Joshua M. Lawrenz, MD, a fellow in musculoskeletal oncology at Vanderbilt University Medical Center, discusses a study looking at hypofractionated radiotherapy in soft tissue sarcoma.
With soft tissue sarcoma, radiation is usually given in the neoadjuvant or adjuvant setting, explains Lawrenz. In the neoadjuvant setting, radiation is often given in a conventional matter at 50 Gy/25 fractions, which takes about 5 weeks to administer. After that period of radiation treatment, patients wait about 3 to 6 weeks before receiving surgical resection. In total, the treatment process means patients wait about 2 to 3 months before surgical resection occurs.

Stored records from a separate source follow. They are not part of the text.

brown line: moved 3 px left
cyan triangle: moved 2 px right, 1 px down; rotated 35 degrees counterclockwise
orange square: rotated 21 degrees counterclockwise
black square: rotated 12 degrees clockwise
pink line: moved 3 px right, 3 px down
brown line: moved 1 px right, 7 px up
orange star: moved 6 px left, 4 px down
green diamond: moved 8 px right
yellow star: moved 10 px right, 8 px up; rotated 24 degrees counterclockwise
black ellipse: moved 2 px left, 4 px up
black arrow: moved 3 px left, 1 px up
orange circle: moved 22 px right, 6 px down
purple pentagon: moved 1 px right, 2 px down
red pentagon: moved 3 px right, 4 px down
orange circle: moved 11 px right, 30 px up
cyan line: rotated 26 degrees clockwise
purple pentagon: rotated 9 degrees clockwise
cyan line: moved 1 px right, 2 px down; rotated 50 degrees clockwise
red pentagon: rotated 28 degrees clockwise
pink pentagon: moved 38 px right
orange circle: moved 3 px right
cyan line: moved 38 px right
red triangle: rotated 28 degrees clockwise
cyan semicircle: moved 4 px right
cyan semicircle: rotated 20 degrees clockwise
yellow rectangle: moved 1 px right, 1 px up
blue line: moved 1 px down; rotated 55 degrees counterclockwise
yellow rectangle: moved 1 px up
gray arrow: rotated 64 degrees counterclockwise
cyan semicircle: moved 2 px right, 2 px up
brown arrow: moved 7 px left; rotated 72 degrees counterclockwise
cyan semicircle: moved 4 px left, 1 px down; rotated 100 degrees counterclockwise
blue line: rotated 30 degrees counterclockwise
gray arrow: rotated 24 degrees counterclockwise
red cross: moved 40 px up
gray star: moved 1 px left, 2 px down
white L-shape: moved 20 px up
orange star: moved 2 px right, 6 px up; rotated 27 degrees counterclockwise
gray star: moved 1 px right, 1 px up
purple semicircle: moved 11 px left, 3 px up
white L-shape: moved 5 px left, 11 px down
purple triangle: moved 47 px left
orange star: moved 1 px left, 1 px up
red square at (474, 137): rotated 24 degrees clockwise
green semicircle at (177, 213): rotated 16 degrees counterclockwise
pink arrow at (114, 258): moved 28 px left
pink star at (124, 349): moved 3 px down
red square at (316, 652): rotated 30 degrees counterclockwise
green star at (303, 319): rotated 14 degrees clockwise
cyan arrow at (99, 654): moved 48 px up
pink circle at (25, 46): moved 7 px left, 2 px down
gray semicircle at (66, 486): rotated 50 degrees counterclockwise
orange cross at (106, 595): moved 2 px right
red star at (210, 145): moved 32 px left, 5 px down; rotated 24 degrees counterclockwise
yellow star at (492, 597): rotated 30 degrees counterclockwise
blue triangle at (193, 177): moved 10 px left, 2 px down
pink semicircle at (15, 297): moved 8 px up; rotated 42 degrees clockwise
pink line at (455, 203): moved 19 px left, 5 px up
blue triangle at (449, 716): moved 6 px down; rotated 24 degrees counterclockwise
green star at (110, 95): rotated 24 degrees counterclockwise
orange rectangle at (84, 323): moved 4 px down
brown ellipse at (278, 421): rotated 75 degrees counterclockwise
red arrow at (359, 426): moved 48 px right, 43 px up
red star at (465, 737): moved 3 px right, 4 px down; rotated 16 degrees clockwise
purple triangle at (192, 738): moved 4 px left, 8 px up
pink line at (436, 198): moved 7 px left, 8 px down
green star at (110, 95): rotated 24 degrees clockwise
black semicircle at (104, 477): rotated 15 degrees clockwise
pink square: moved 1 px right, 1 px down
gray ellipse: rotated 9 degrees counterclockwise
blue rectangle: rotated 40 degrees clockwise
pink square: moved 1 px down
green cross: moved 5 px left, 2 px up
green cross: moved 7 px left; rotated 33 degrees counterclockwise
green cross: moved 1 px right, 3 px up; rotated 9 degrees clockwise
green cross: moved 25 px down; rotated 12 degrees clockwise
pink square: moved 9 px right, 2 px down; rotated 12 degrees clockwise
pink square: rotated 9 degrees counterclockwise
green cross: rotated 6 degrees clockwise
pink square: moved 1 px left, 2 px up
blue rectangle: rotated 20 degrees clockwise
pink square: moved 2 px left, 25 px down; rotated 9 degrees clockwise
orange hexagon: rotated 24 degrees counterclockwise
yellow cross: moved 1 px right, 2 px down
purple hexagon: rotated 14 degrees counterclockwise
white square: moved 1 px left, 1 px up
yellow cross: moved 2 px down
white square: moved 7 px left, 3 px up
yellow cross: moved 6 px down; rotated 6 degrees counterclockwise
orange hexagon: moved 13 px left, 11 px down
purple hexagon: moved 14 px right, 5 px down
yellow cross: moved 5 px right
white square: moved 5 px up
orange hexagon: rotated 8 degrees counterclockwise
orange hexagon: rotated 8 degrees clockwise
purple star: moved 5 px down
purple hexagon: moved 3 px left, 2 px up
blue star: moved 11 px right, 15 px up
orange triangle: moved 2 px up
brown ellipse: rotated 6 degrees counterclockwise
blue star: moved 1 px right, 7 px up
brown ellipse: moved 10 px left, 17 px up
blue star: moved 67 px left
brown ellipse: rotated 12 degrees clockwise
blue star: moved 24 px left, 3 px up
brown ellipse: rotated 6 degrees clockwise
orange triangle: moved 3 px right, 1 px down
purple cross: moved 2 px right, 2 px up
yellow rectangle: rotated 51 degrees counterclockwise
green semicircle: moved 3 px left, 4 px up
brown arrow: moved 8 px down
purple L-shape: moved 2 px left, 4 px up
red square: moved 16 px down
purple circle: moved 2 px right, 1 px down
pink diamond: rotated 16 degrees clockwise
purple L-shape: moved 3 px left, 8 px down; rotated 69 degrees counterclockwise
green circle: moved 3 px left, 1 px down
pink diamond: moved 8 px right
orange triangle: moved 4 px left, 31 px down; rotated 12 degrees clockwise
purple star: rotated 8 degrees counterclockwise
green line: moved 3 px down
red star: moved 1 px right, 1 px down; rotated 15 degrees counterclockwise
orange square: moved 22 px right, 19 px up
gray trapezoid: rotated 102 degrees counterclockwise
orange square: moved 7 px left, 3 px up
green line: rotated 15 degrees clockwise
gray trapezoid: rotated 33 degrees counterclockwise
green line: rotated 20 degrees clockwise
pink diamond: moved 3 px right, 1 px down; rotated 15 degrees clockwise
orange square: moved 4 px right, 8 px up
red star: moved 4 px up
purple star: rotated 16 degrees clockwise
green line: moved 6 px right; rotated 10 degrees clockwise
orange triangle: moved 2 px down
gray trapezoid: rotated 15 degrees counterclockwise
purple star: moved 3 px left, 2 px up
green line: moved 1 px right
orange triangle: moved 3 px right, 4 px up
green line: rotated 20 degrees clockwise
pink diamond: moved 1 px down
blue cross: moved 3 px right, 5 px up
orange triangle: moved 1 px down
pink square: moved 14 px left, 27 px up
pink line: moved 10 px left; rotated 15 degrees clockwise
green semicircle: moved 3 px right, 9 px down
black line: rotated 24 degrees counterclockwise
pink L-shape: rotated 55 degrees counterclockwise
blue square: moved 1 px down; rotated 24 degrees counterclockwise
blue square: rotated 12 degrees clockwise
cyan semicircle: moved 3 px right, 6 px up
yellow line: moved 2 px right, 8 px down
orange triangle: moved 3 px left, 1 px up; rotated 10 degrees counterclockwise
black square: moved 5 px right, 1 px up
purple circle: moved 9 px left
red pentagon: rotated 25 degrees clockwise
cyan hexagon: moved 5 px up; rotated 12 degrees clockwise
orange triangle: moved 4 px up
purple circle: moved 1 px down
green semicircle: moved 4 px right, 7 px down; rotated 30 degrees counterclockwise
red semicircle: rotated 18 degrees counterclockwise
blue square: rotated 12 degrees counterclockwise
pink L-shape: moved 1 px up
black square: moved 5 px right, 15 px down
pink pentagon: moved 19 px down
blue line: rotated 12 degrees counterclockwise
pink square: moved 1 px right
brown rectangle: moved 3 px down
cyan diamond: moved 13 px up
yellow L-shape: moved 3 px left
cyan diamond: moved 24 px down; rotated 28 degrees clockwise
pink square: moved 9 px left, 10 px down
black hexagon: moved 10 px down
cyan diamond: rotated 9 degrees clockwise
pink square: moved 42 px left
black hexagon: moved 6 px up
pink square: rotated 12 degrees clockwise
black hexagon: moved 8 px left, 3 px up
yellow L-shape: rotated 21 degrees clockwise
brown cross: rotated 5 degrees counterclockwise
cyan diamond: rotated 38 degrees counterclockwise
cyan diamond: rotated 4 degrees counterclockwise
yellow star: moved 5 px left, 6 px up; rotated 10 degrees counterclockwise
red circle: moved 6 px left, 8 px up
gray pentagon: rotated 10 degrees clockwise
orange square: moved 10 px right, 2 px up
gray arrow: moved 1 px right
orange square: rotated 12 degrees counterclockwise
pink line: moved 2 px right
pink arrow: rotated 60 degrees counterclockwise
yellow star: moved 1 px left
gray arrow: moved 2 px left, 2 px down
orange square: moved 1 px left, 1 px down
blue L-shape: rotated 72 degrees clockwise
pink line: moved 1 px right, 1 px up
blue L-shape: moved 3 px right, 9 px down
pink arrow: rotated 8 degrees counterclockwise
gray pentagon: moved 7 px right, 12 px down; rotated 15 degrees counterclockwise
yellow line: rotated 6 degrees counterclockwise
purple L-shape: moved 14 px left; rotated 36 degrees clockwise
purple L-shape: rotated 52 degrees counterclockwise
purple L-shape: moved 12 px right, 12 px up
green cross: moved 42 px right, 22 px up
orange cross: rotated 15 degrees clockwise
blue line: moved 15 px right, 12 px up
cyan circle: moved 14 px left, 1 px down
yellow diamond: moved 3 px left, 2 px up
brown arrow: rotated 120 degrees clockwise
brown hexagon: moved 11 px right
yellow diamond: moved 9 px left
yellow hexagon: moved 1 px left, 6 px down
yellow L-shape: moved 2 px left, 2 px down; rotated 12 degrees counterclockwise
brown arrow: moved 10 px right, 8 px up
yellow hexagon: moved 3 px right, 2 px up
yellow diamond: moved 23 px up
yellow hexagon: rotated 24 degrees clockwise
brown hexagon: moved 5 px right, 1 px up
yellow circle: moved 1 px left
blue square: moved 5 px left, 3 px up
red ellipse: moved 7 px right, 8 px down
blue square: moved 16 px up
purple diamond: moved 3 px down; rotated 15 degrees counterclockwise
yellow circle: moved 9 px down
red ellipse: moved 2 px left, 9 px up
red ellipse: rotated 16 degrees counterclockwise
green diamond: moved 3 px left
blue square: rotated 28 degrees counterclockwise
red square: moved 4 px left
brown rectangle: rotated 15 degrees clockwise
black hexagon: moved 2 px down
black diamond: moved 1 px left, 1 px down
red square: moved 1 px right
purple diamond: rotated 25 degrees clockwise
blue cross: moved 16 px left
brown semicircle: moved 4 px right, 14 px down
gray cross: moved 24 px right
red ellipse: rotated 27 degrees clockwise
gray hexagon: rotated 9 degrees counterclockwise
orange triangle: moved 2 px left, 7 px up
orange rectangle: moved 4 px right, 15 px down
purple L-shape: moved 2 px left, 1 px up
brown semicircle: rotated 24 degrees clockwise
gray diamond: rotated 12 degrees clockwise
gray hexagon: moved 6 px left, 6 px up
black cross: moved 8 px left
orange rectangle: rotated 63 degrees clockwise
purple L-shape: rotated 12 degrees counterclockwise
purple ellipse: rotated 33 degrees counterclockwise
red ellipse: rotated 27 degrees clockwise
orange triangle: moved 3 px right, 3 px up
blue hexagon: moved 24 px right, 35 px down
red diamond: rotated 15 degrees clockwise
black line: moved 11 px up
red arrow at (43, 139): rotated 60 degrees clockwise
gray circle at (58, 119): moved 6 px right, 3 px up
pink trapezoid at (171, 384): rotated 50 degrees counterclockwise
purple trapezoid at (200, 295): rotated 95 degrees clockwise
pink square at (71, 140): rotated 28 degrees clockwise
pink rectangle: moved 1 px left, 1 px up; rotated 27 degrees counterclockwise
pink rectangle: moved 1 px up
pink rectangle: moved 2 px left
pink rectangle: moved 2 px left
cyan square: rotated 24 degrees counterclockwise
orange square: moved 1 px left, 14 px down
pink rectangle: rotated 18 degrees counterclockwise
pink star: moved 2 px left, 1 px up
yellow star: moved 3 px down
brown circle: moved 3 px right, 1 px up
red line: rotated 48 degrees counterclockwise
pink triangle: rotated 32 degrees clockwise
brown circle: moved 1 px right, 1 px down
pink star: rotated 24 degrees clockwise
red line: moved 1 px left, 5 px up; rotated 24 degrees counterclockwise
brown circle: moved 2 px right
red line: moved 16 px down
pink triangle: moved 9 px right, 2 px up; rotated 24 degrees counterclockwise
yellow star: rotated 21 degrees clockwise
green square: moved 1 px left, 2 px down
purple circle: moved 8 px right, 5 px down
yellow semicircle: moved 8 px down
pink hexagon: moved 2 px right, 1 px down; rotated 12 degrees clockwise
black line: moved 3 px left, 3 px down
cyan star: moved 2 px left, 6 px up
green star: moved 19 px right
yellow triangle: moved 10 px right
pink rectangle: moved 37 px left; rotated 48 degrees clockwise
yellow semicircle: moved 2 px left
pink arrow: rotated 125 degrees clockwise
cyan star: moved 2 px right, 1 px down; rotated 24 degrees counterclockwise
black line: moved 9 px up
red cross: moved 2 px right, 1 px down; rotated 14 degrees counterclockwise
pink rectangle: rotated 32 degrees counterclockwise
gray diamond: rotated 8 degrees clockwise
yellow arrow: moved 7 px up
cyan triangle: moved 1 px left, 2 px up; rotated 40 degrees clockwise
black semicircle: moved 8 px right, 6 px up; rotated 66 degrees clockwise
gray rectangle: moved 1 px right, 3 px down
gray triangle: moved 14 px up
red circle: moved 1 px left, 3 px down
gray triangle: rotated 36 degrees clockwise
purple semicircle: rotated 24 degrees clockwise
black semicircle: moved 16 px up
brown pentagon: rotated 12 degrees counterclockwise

In a study at the Cleveland Clinic looking at hypofractionated radiotherapy, patients received 5 days of radiation therapy followed by immediate resection of the tumor, meaning the entire treatment is condensed from 2 to 3 months down to 2 to 3 weeks.
The 16 patients who have been treated at the Cleveland Clinic for the past 3 years received 5 fractions of radiotherapy on 5 consecutive days and underwent immediate surgical resection 0 to 7 days later. Lawrenz feels that the median follow-up of approximately 8 months was adequate time to account for wound complications and toxicity, but not long enough to account for local recurrence rates, concludes Lawrenz.